|Subject: Munich, more on a short stay|
Just got back from 2 days in Munich. Because we are coming back soon,
we deliberately made a relaxing trip out of it. Many of the premier
sights are centered on or near Marienplatz. Pick up a map there or at
the main train station/Bahn-hof. It is nice walk from the train
station, but you might want to take streetcar/trolley 19 for a 15-
minute journey to Max Weber Platz. On the way you'll pass through
a lovely shopping district, by the Opera House, part of a park, cross
the Isar river. Instead of exploring the area around the Platz, we
took the number 18 streetcar back toward the Frauenkirche
and got off near Marienplatz.
Strolling through the open air market, we ate snacks (cherries, pastry) out of hand. When we got to Marienplatz (just a block or two if you are measuring in USA blocks!). Marienplatz has a wonderful atmosphere of street musicians, mimes, and the Neues Rathaus with its ornamented fašade and its glockenspiel and mechanical figures (performances at 11:00, 12 noon, and 5 p.m.). This building also houses a nice information center (also another one outside the front entrance Main Bahnhof). Bicycles can be rented there and guided bicycle tours through the Englisher Garten can be arranged. We spent time at Marienplatz watching everything, everyone, and drinking coffee at one of the outdoor cafes.
Near this square are some lovely churches besides the late-Gothic Frauenkirche. I recommend the Asamkirche. Small, exquisite late- Baroque church. We heard an impromptu choir recital by a group of eastern European parishioners on tour. They sang a capelle; it was wonderful.
That evening we ate at Hackerhaus, Sendlinger Strasse 14. This street runs into the south corner of Marienplatz. Good atmosphere, good food, mostly locals and German customers. Mentioned in Fodor's Pocket Munich, but the address is wrong in the guide book.
The next morning we attended services (Gregorian Chant) at Michaels kirche. On Saturday, we explored this church and saw the neoclassical monument in a transept contains the tomb of Napoleon's stepson. The white stucco interior is rather plain, but very beautiful because it sets off the lovely statues of angels and saints. They are smiling and consequently, I thought this church had an especially happy feeling.

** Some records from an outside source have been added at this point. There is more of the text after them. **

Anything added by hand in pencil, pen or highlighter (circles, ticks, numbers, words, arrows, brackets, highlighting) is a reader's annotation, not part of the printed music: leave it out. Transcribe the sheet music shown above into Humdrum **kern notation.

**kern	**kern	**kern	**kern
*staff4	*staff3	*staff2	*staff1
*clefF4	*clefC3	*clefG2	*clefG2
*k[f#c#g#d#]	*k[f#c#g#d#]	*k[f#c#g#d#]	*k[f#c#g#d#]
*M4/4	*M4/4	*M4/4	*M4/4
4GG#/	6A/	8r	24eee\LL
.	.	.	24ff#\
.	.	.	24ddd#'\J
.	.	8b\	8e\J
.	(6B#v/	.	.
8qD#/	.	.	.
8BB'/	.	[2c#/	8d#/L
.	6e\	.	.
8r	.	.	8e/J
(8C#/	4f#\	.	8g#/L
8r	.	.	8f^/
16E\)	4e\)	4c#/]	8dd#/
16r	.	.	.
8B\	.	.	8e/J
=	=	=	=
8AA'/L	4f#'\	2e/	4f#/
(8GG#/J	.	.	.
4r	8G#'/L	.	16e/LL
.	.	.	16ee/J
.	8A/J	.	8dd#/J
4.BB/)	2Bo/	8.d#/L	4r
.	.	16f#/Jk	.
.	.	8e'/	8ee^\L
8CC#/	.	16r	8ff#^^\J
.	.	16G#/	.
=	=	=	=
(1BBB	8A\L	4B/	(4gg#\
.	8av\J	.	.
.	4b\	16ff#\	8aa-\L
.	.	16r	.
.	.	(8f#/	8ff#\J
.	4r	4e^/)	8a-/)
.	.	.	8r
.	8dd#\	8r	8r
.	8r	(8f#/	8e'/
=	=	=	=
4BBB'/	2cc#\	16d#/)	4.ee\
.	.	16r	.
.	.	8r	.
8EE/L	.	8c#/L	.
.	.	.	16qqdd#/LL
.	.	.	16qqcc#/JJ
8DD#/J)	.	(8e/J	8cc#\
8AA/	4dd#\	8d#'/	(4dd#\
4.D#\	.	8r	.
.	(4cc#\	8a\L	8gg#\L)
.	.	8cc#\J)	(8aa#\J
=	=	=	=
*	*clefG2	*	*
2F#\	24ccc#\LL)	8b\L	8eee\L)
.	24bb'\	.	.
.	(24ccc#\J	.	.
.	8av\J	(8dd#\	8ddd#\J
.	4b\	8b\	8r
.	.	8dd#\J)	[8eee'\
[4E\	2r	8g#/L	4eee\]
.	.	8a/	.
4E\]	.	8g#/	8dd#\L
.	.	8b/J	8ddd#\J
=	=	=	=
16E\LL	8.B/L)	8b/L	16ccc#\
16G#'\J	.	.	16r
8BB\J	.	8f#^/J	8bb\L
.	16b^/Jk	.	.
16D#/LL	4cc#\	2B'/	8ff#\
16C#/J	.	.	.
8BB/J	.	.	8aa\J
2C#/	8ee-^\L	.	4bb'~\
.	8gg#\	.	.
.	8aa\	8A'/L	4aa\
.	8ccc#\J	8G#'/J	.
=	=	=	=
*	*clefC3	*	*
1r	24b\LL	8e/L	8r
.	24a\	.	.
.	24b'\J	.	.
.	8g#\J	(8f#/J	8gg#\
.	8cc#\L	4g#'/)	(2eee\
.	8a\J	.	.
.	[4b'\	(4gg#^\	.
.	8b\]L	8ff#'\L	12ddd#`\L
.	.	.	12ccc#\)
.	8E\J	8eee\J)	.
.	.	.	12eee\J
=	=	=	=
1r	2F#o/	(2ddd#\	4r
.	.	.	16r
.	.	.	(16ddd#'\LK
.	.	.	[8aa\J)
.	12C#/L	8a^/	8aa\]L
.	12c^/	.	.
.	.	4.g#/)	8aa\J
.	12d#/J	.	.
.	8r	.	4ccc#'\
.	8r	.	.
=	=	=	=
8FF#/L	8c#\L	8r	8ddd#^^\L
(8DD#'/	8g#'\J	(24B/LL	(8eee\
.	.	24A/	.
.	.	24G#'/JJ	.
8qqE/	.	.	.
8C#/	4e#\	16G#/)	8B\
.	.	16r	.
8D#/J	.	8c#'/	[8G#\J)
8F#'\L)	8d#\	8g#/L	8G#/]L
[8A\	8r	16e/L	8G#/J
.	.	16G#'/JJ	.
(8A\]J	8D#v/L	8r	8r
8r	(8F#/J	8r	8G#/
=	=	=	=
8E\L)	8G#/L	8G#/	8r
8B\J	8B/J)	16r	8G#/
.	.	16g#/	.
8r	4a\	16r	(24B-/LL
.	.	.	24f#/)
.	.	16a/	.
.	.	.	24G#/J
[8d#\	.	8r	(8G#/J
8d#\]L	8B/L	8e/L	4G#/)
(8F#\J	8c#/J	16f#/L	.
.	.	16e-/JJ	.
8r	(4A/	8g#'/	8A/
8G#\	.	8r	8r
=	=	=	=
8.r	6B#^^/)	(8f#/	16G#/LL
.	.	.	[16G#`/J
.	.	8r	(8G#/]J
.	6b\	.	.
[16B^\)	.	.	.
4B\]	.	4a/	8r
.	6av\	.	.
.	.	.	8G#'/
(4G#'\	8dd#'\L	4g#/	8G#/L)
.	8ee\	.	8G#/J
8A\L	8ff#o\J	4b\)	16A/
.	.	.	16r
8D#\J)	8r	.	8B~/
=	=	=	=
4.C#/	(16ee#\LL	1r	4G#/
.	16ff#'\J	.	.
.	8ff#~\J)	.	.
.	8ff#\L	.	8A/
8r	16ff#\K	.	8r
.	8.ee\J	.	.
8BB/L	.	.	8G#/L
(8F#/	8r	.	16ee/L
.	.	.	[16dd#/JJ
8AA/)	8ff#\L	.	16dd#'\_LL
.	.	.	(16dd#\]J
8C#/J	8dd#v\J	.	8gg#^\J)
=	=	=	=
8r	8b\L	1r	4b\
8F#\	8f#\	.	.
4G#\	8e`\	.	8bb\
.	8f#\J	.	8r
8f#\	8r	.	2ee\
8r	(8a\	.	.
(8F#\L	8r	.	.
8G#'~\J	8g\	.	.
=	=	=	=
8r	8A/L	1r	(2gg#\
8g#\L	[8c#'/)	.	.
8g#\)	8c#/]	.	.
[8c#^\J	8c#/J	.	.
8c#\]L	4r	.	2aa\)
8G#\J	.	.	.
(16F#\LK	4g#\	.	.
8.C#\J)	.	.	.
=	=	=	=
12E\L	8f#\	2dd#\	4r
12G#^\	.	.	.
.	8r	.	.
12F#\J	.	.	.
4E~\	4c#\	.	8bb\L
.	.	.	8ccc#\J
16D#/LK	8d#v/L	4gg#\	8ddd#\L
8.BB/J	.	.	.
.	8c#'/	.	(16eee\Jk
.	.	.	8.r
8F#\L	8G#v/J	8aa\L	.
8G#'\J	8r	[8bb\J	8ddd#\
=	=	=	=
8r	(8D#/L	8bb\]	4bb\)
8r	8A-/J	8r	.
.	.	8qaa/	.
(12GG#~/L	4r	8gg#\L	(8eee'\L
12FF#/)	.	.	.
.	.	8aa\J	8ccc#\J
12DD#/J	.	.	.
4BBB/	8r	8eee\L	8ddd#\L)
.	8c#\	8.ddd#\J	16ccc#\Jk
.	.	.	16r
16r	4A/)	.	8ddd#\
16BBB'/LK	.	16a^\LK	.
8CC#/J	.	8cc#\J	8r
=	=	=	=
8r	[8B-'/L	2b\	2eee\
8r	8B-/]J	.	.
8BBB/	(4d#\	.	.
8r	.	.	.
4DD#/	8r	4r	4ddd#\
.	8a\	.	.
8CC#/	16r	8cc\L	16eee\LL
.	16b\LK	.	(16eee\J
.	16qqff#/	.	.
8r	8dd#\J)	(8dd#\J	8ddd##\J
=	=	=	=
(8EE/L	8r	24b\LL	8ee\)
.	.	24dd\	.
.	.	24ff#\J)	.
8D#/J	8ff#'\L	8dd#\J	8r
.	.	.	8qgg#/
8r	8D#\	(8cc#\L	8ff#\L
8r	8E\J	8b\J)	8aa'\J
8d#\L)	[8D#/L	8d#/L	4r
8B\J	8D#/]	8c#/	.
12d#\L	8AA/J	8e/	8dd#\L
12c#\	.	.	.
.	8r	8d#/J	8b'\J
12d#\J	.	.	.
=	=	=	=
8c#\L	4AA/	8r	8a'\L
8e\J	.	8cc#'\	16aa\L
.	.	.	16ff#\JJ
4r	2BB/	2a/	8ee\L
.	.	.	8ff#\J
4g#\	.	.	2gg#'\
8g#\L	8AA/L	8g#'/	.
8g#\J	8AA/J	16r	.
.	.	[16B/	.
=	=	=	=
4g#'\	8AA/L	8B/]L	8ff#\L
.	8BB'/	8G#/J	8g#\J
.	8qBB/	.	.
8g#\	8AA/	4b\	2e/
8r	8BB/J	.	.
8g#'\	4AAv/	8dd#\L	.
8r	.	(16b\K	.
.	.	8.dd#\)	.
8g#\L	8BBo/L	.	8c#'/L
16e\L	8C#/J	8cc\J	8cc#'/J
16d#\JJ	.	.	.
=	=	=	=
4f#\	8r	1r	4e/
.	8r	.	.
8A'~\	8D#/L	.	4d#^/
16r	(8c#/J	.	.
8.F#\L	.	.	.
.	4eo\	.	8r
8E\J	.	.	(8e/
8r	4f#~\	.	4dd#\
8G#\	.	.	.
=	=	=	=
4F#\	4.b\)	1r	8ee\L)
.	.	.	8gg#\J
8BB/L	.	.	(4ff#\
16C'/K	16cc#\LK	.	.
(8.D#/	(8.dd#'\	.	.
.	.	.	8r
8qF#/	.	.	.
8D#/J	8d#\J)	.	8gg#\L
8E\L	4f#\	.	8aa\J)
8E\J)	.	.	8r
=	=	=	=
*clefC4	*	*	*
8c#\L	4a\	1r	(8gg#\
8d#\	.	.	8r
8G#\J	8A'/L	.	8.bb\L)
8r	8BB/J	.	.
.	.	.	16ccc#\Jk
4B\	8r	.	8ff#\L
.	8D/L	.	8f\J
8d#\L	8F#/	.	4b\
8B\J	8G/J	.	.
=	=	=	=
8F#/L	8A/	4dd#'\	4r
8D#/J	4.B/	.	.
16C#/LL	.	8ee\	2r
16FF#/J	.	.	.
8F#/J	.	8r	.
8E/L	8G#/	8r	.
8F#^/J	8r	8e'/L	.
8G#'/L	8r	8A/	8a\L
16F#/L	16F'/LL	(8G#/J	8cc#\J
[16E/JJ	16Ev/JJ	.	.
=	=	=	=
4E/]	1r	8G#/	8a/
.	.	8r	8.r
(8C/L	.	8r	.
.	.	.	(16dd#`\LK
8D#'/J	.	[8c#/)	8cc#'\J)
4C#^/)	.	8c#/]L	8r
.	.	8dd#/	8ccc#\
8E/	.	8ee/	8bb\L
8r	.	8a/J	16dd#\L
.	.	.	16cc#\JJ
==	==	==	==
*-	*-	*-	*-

Walked to the Residenz (near Marienplatz again) and saw one of its 3 museums: The Schatzkammer. It has a very nice collection of jewel studded crowns, crosses, and many other ornaments and baubles. I thought everything was very nicely grouped and displayed. We also visited a toy museum (one corner of Marienplatz square), but I really can't recommend it, except for the museum shop. If you want to get some really unique gift books for children and adults this is the place to do it. The most interesting books were reproductions of turn-of-the-Century children's books. The children touring the displays were really sweet.
Munich is great; different; lovely Baroque churches; want to go back many times. Got there on Saturday about 12:30. In two days, we just saw a tiny bit of what there is to see; everything within walking distance and convenient trolley stops and S-Bahn stations; it wasn't really warm there (more like San Francisco; but not windy). We had only a few misting sprinkles and at night, rain at about 10 p.m. (at that time of night we were snuggy and warm on the 6th floor in a pension). Hotel-Pension Beck Thiersch strasse 36 tel. 089 220-708 or 089/220-089. Bath and shower down the hall. Mentioned in Fodor's Pocket Munich. It was comfortable, cheap, but no elevator!
By the way, Munich was a very easy trip from our place in Stuttgart. We went up on the ICE (fast train) and came back on the Shones Wochenende (35 DM/5 people). Coming back was fun. We went on a different route (by way of Donauworth) and the countryside was even more beautiful than the usual way (by way of Ulm), which is still pretty. The train was crowded, but the train was a double-decker with observation cars. We sat in first class, because it was the end of a 4-day weekend and they opened up first class to everyone. Actually, I can't tell the difference (seats looked and felt the same). The train was full of volunteer firefighters: fireman and firewomen. Everyone had been to a national convention of volunteer firemen. They all were in uniform and there was much singing of folksongs. Some older women behind us joined in and pretty soon our car was rocking. A charming fireman sat across of us and told us about his town Schwabish Gmund and asked all about the upcoming US elections. He is Bill Clinton's age, he said. He said, My generation changed things. Schwabish Gmund had an installation of Pershing missles aimed at Russia and the Russians had missles aimed at us. We took to the streets and made them (US military and German govt) remove them. We also talked briefly with a young man from China (Beijing).
If you plan to travel a lot in Germany, a Bahn-Card is a good deal. For about $130 US dollars you can travel anywhere in Germany for 50% off. You can get them at any big station. They are supposed to be for residents, but as long as you can provide a German address on the form you must fill out (bring passport picture or use automat-type machine in the station), you will qualify for a Bahn-Card. You will receive a cardboard card immediately, and your plastic card will arrive in about 2 weeks.